On eve of training camp, Blazers’ veterans looking forward to Clouston’s style of coaching

Aug 21, 2019 | 3:10 PM

KAMLOOPS — It was an exciting end to what looked like a season that was slipping away with a rookie head coach.

But a midseason move to put part-owner Darryl Sydor behind the bench did wonders. Sydor is back as an assistant, but will work this year alongside Shaun Clouston, the long-time Medicine Hat Tigers coach that was hired by the Blazers in June.

“I think we’ll be competitive,” said Clouston, who was the head coach of the Tigers for nine seasons and spent 15 seasons overall in Medicine Hat. “I think there’s going to be some growing pains early on. I think it’s always a challenge when you switch things up. I’m going have to really try to speed things up. I’m going have to really try to speed things up to get to know the players, and I’m going to ask them to help out and meet me halfway.”

The Blazers return the majority of the roster that went on a magical run to end last season. They won five of their last six to force a tiebreaker game, which they took at home against Kelowna before falling in six games to Victoria in round one.

They have a new leadership group with the likes of fan-favourite Jermaine Loewen graduating. Clouston will lean on the team’s scoring leader Zane Franklin, who will be one of the three 20 year olds on this year’s roster. It’ll be Franklin’s third coach in three seasons after coming over from Lethbridge.

“I think you just have to have an open mind,” he said. “Come in here ready to learn, learn their systems and have fun. Each coach is a little different and I think it’s really exciting talking with Shaun. I think we’re all on the same page, so it should be a fun year.”

Fellow 20-year-old forward Kobe Mohr has experience playing against Clouston during his time in the Central Division with Edmonton. He likes how his teams play.

“Every time we played him, it’s been good teams, good systems, fast, quick, just tough to play against every night, no matter if it was a Friday night or a Monday night,” said Mohr, who came over to Kamloops in a draft-day trade with the Oil Kings last year. “He always had teams that competed as hard as they can, and I’m super pumped to play for him.”
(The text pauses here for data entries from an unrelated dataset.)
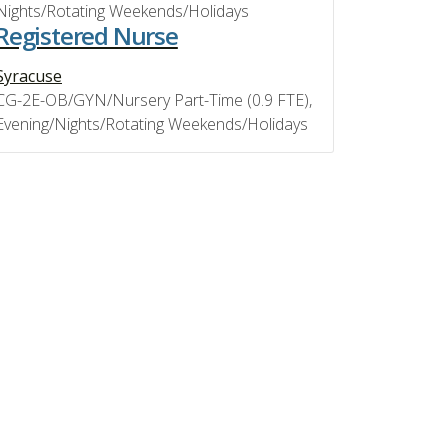
Nights/Rotating Weekends/Holidays
Registered Nurse
Syracuse
CG-2E-OB/GYN/Nursery Part-Time (0.9 FTE),
Evening/Nights/Rotating Weekends/Holidays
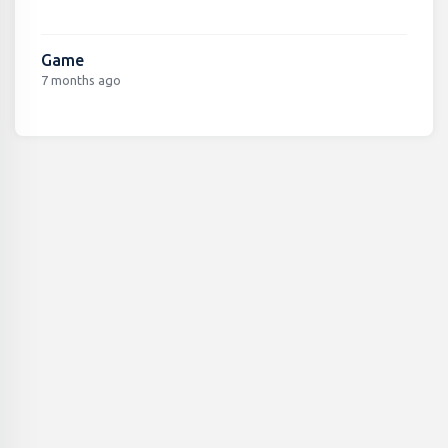
Game
7 months ago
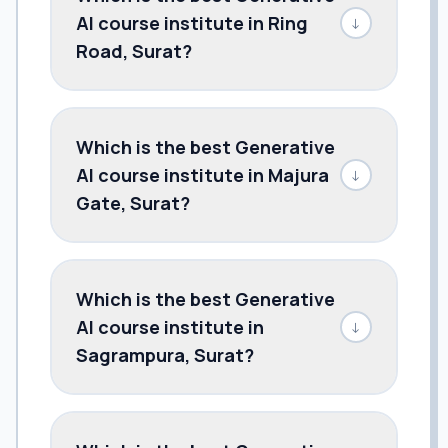
AI course institute in Ring
↓
Road, Surat?
Which is the best Generative
AI course institute in Majura
↓
Gate, Surat?
Which is the best Generative
AI course institute in
↓
Sagrampura, Surat?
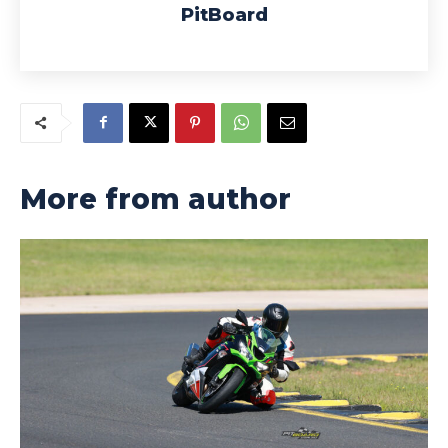
PitBoard
More from author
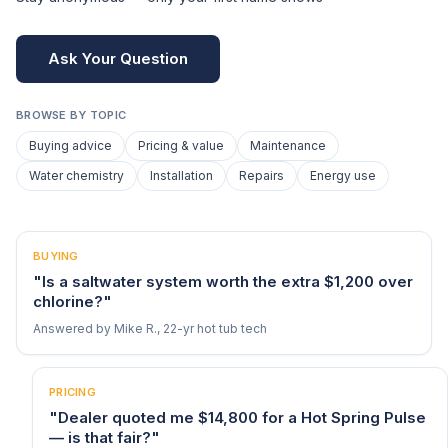
Ask Your Question
BROWSE BY TOPIC
Buying advice
Pricing & value
Maintenance
Water chemistry
Installation
Repairs
Energy use
BUYING
"Is a saltwater system worth the extra $1,200 over
chlorine?"
Answered by Mike R., 22-yr hot tub tech
PRICING
"Dealer quoted me $14,800 for a Hot Spring Pulse
— is that fair?"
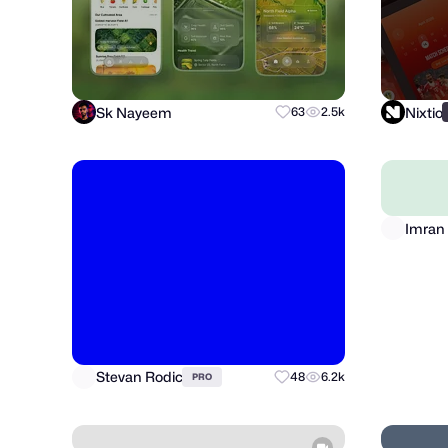
Sk Nayeem
Nixtio
63
2.5k
Stevan Rodic
Imran 
48
6.2k
PRO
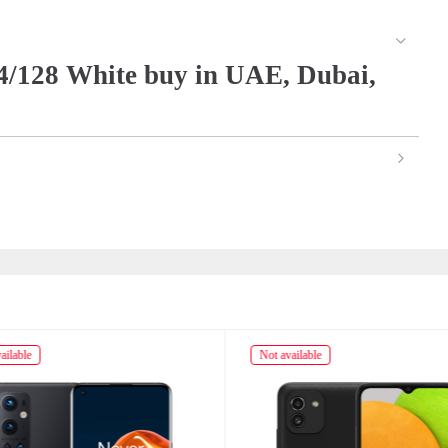
/128 White buy in UAE, Dubai,
ailable
Not available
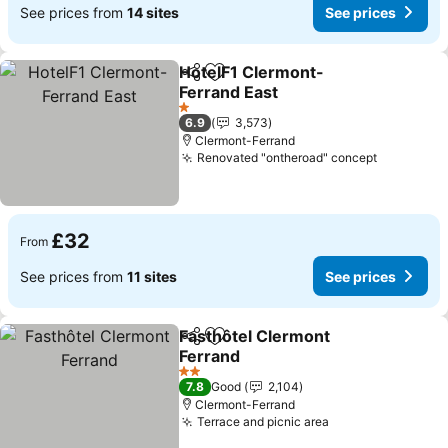
See prices from
14 sites
See prices
HotelF1 Clermont-
Share
Add to favourites
Ferrand East
1 Stars
6.9
3,573
Clermont-Ferrand
Renovated "ontheroad" concept
£32
From
See prices from
11 sites
See prices
Fasthôtel Clermont
Share
Add to favourites
Ferrand
2 Stars
7.8
Good
2,104
Clermont-Ferrand
Terrace and picnic area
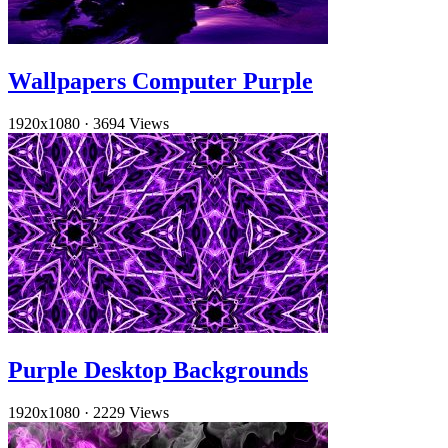
Wallpapers Computer Purple
1920x1080
·
3694 Views
Purple Desktop Backgrounds
1920x1080
·
2229 Views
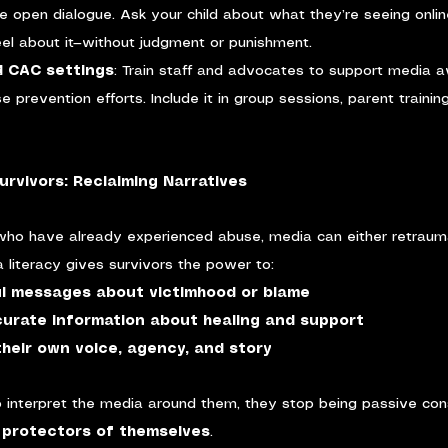
e open dialogue. Ask your child about what they’re seeing onlin
el about it—without judgment or punishment.
d CAC settings
: Train staff and advocates to support media 
se prevention efforts. Include it in group sessions, parent training
urvivors: Reclaiming Narratives
 who have already experienced abuse, media can either retrau
a literacy gives survivors the power to:
l messages about victimhood or blame
ccurate information about healing and support
heir own voice, agency, and story
 interpret the media around them, they stop being passive co
 protectors of themselves
.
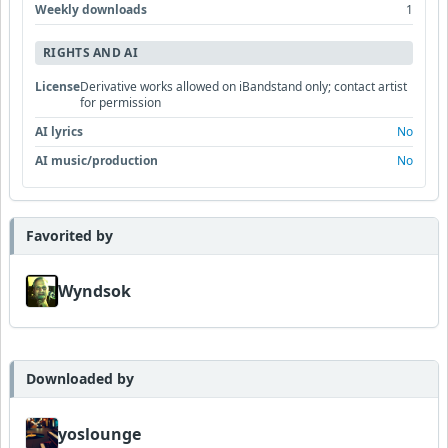
Weekly downloads
1
RIGHTS AND AI
License
Derivative works allowed on iBandstand only; contact artist
for permission
AI lyrics
No
AI music/production
No
Favorited by
Wyndsok
Downloaded by
yoslounge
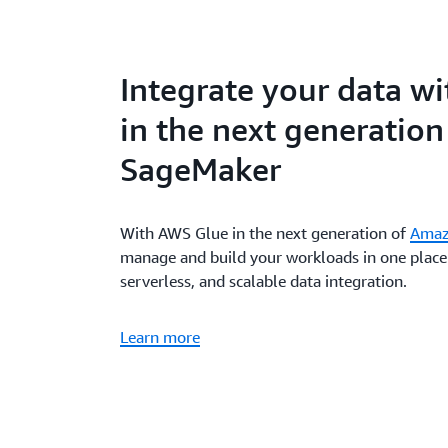
Integrate your data w
in the next generatio
SageMaker
With AWS Glue in the next generation of
Amaz
manage and build your workloads in one place 
serverless, and scalable data integration.
Learn more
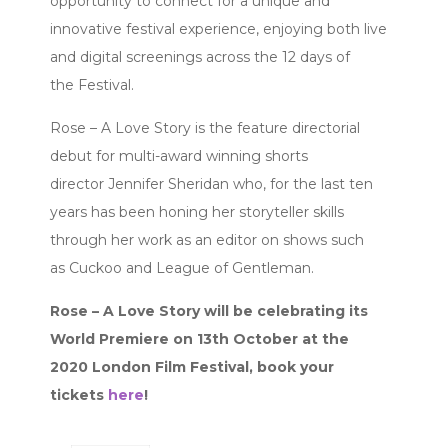
opportunity to connect for a unique and
innovative festival experience, enjoying both live
and digital screenings across the 12 days of
the Festival.
Rose – A Love Story is the feature directorial
debut for multi-award winning shorts
director Jennifer Sheridan who, for the last ten
years has been honing her storyteller skills
through her work as an editor on shows such
as Cuckoo and League of Gentleman.
Rose – A Love Story will be celebrating its
World Premiere on 13th October at the
2020 London Film Festival, book your
tickets
here
!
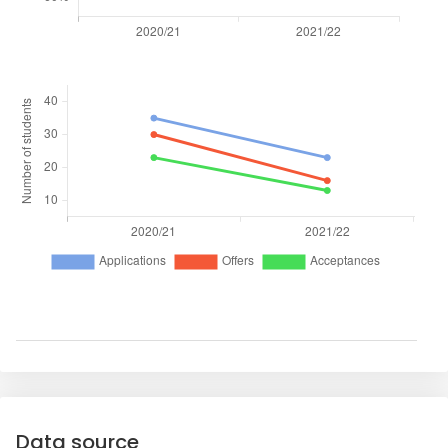
Data source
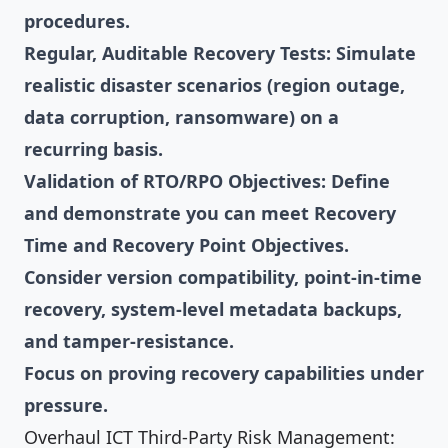
procedures.
Regular, Auditable Recovery Tests: Simulate
realistic disaster scenarios (region outage,
data corruption, ransomware) on a
recurring basis.
Validation of RTO/RPO Objectives: Define
and demonstrate you can meet Recovery
Time and Recovery Point Objectives.
Consider version compatibility, point-in-time
recovery, system-level metadata backups,
and tamper-resistance.
Focus on proving recovery capabilities under
pressure.
Overhaul ICT Third-Party Risk Management:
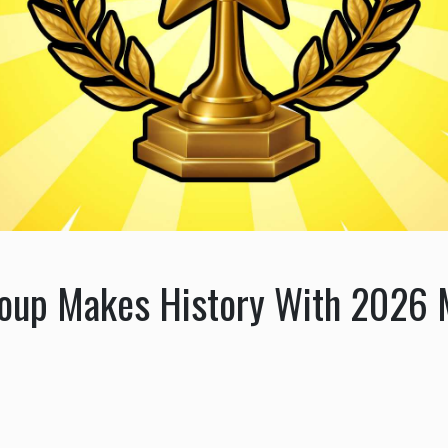
roup Makes History With 2026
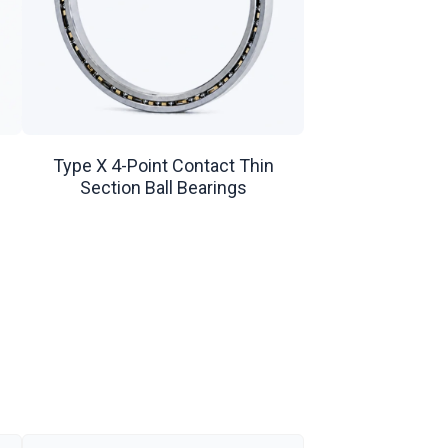
Type X 4-Point Contact Thin
Section Ball Bearings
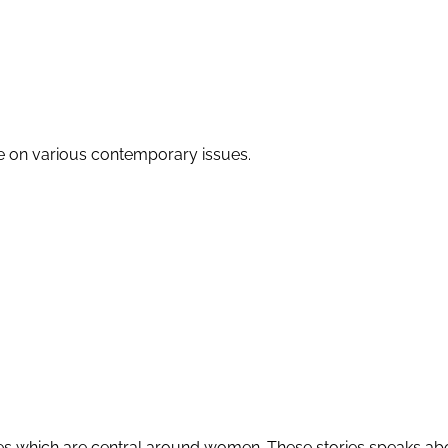
re on various contemporary issues.
ories which are central around women. These stories speaks abo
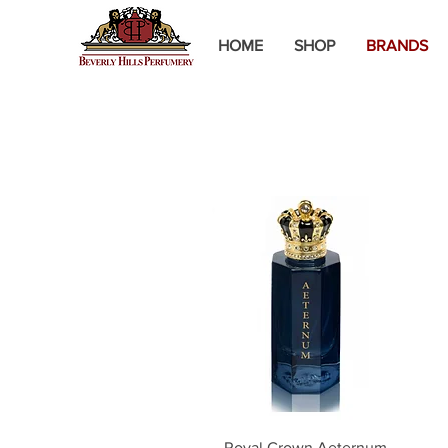
HOME
SHOP
BRANDS
Quick View
Royal Crown Aeternum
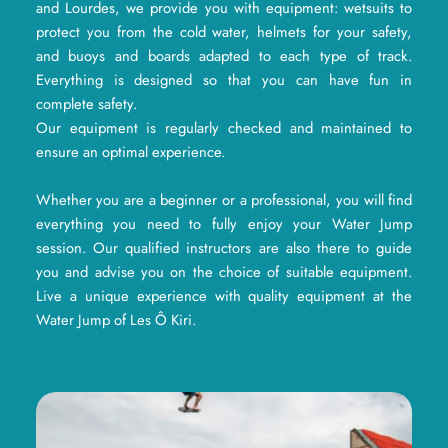
and Lourdes, we provide you with equipment: wetsuits to
protect you from the cold water, helmets for your safety,
and buoys and boards adapted to each type of track.
Everything is designed so that you can have fun in
complete safety.
Our equipment is regularly checked and maintained to
ensure an optimal experience.
Whether you are a beginner or a professional, you will find
everything you need to fully enjoy your Water Jump
session. Our qualified instructors are also there to guide
you and advise you on the choice of suitable equipment.
Live a unique experience with quality equipment at the
Water Jump of Les Ô Kiri.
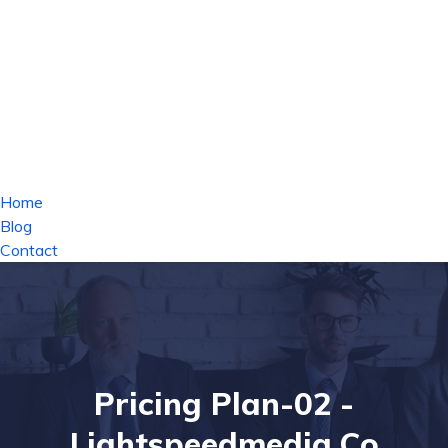
Home
Blog
Contact
Pricing Plan-02 -
Lightspeedmedia.co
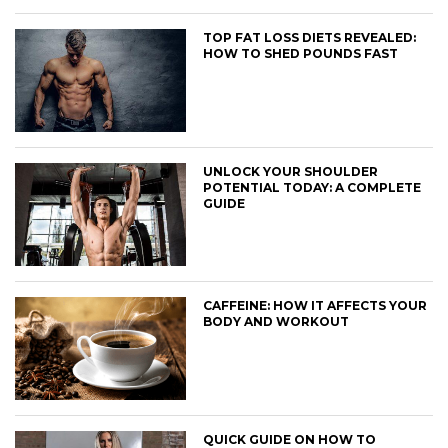
TOP FAT LOSS DIETS REVEALED:
HOW TO SHED POUNDS FAST
UNLOCK YOUR SHOULDER
POTENTIAL TODAY: A COMPLETE
GUIDE
CAFFEINE: HOW IT AFFECTS YOUR
BODY AND WORKOUT
QUICK GUIDE ON HOW TO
Like Franklin, Mohr has experience playing for a myriad of coaches in the WHL. Clouston is his fourth head coach in his five seasons.

“Every coach has got his main one, two, three things that he really likes to preach,” said Mohr. “But as long as you can pick those up as quick as you can and play that way, it’s fun. It’s nice to learn new coaching, new systems. This one will be good.”

As the team prepares to take the ice for training camp starting Thursday, the bond between new coach and players will continue. But only time will tell if Clouston can help the Blazers carry their late-season momentum into a new season and another new era.